エコーの効いた女声のループの中、立ち現れるピアノの音色が確かに「Resurrection」のオープニングをフラッシュバックさせる。
思えば当時は未だ自分の将来もヒップホップの未来も無尽蔵に感じられたものだが…。

ヒップホップの教科書に沿った埃の降ってきそうなソウル・ミュージックのサンプリング・ループやスクラッチ、ファットなビート等の特徴は、近年だとGhostface Killahのアルバムに通じるものがあり、Nasとの「Ghetto Dreams」はGhostface KillahがBlack Thoughtを相棒にして「ヒップホップは公園で始まった」とラップする「In Tha Park」とシンクロする。

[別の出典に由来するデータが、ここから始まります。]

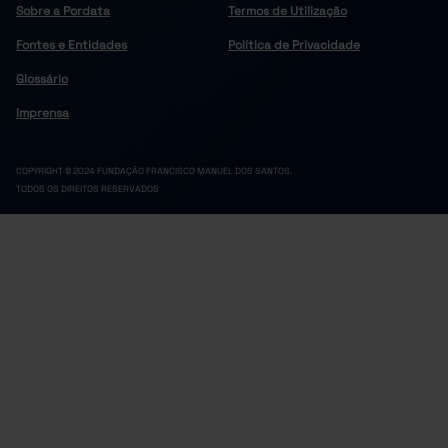
Sobre a Pordata
Termos de Utilização
Fontes e Entidades
Política de Privacidade
Glossário
Imprensa
COPYRIGHT © 2024 FUNDAÇÃO FRANCISCO MANUEL DOS SANTOS.
TODOS OS DIREITOS RESERVADOS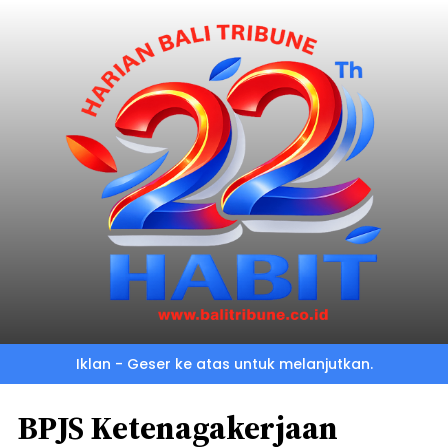
Iklan - Geser ke atas untuk melanjutkan.
BPJS Ketenagakerjaan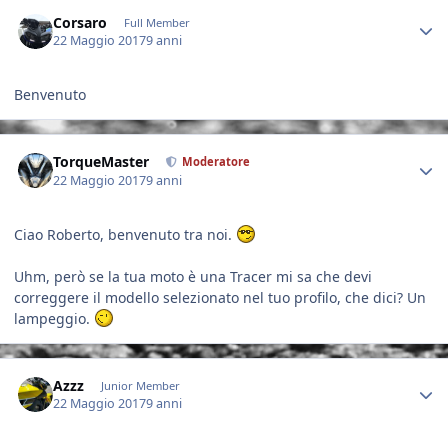
Author stats
Corsaro
Full Member
22 Maggio 2017
9 anni
Benvenuto
Author stats
TorqueMaster
Moderatore
22 Maggio 2017
9 anni
Ciao Roberto, benvenuto tra noi.
Uhm, però se la tua moto è una Tracer mi sa che devi
correggere il modello selezionato nel tuo profilo, che dici? Un
lampeggio.
Author stats
Azzz
Junior Member
22 Maggio 2017
9 anni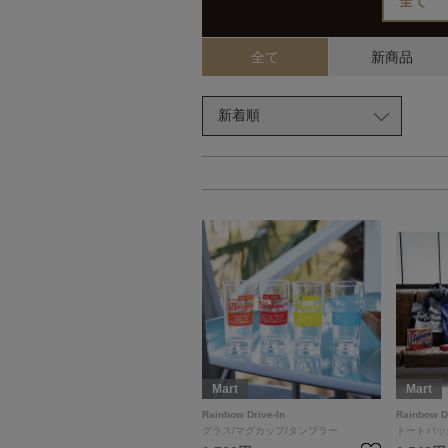
全て
新商品
Mart
Mart
Rainbow Drive-In
Rainbow Dr
グラス/マグカップ/タンブラー
トートバッ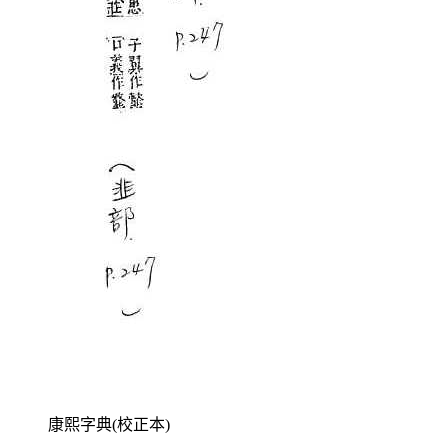
康熙字典(校正本)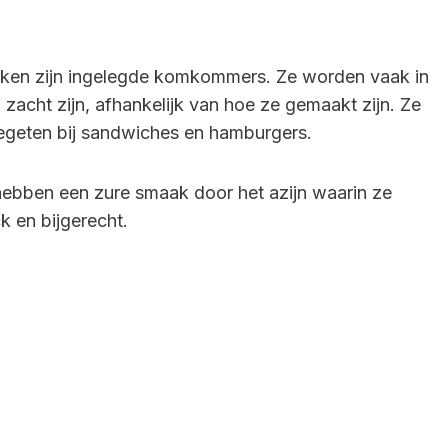
ken zijn ingelegde komkommers. Ze worden vaak in
acht zijn, afhankelijk van hoe ze gemaakt zijn. Ze
egeten bij sandwiches en hamburgers.
hebben een zure smaak door het azijn waarin ze
k en bijgerecht.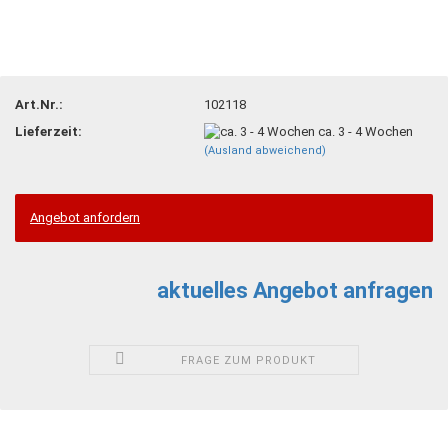
Art.Nr.:
102118
Lieferzeit:
ca. 3 - 4 Wochen
(Ausland abweichend)
Angebot anfordern
aktuelles Angebot anfragen
FRAGE ZUM PRODUKT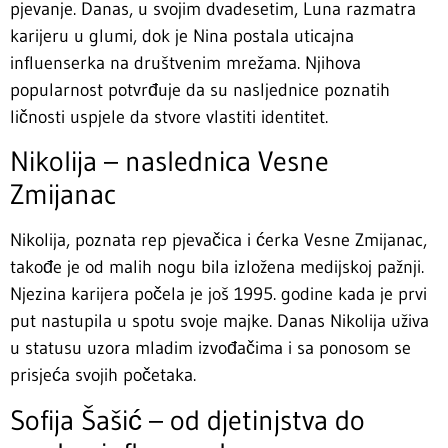
pjevanje. Danas, u svojim dvadesetim, Luna razmatra
karijeru u glumi, dok je Nina postala uticajna
influenserka na društvenim mrežama. Njihova
popularnost potvrđuje da su nasljednice poznatih
ličnosti uspjele da stvore vlastiti identitet.
Nikolija – naslednica Vesne
Zmijanac
Nikolija, poznata rep pjevačica i ćerka Vesne Zmijanac,
takođe je od malih nogu bila izložena medijskoj pažnji.
Njezina karijera počela je još 1995. godine kada je prvi
put nastupila u spotu svoje majke. Danas Nikolija uživa
u statusu uzora mladim izvođačima i sa ponosom se
prisjeća svojih početaka.
Sofija Šašić – od djetinjstva do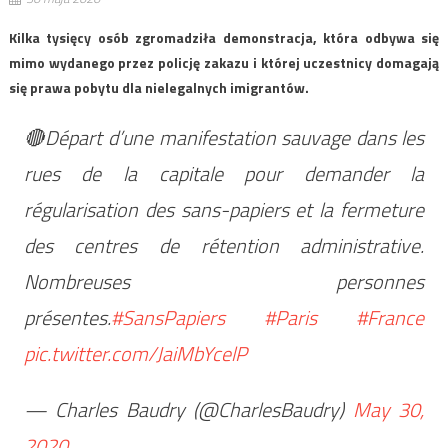
Kilka tysięcy osób zgromadziła demonstracja, która odbywa się
mimo wydanego przez policję zakazu i której uczestnicy domagają
się prawa pobytu dla nielegalnych imigrantów.
🔴Départ d’une manifestation sauvage dans les
rues de la capitale pour demander la
régularisation des sans-papiers et la fermeture
des centres de rétention administrative.
Nombreuses personnes
présentes.
#SansPapiers
#Paris
#France
pic.twitter.com/JaiMbYcelP
— Charles Baudry (@CharlesBaudry)
May 30,
2020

何時からかアメリカのヒップホップは明らかに輝かしい日々を懐かしむようになった。
ポジティヴに捉えるならば、成熟したヒップホップという表現手段がノスタルジアという可能性を獲得したのだとも言え、一概に悪い事とも言い切れないが。
或いはそれらはヒップホップのクリシェを用いた「基本に戻れ」というメッセージなのかも知れないが、だとしたら逸脱しているのは一体誰…?

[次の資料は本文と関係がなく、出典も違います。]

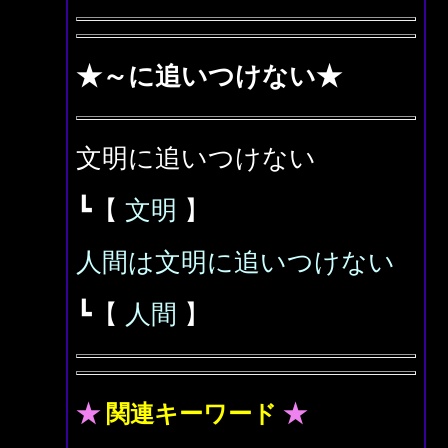
★～に追いつけない★
文明に追いつけない
┗【
文明
】
人間は文明に追いつけない
┗【
人間
】
★
関連キーワード
★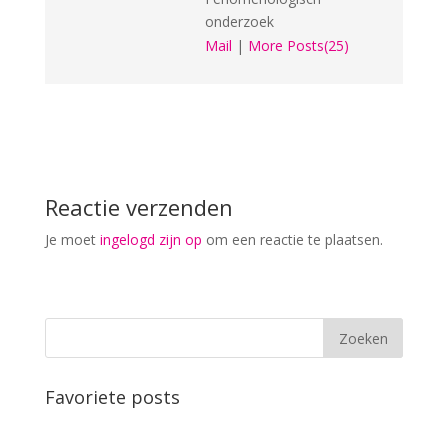
onderzoek
Mail
|
More Posts(25)
Reactie verzenden
Je moet
ingelogd zijn op
om een reactie te plaatsen.
Favoriete posts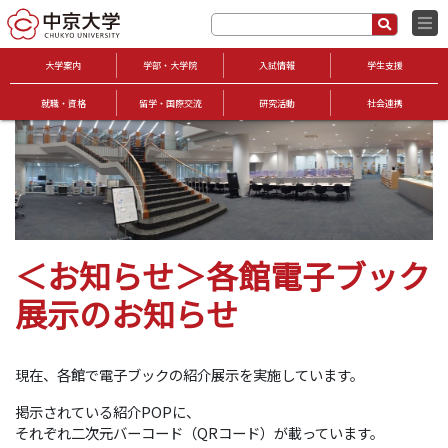
大学案内
学部・大学院
入試情報
学生支援
就職・資格
留学・国際交流
研究活動
社会連携
＜お知らせ＞各館電子ブック
展示のお知らせ
現在、各館で電子ブックの紹介展示を実施しています。
掲示されている紹介POPに、
それぞれ二次元バーコード（QRコード）が載っています。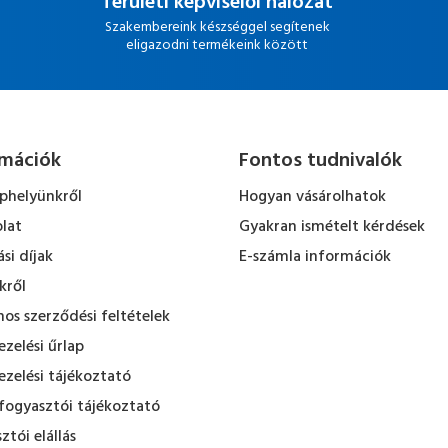
Területi képviselői hálózat
Szakembereink készséggel segítenek
eligazodni termékeink között
rmációk
Fontos tudnivalók
ephelyünkről
Hogyan vásárolhatok
lat
Gyakran ismételt kérdések
ási díjak
E-számla információk
kről
nos szerződési feltételek
zelési űrlap
zelési tájékoztató
fogyasztói tájékoztató
ztói elállás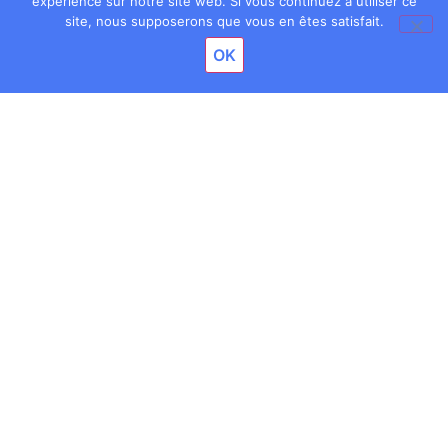
expérience sur notre site web. Si vous continuez à utiliser ce
Email
site, nous supposerons que vous en êtes satisfait.
OK
Plus d'Actualités
Toutes les actus
25
2
05
0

とは言え、本作の例えばM1のエコー/リヴァーブ処理が象徴するようなローファイでサイケデリックな音像は無視出来ない要素だという気もする。
拡散するハイハットの残響やこれ見よがしなレコード・ノイズ、重低音のベースが齎す音割れや様々なSEが一体となって醸し出す混濁は、近年のアメリカン・インディ・ロックのモードにも通じるようで、Stereolabを担ぎ出すような嗜好の持ち主ならばありそうな話ではあるけれど、結果的にはとうの昔にMadlibなんかが作り出したサウンドとそう大して違っているとは思えない。
けれども、少なくとも本作は過去のCommonのどの作品にも似ていないし、変化し続けるという事はきっと老いを楽しむ上でとても重要な事だ。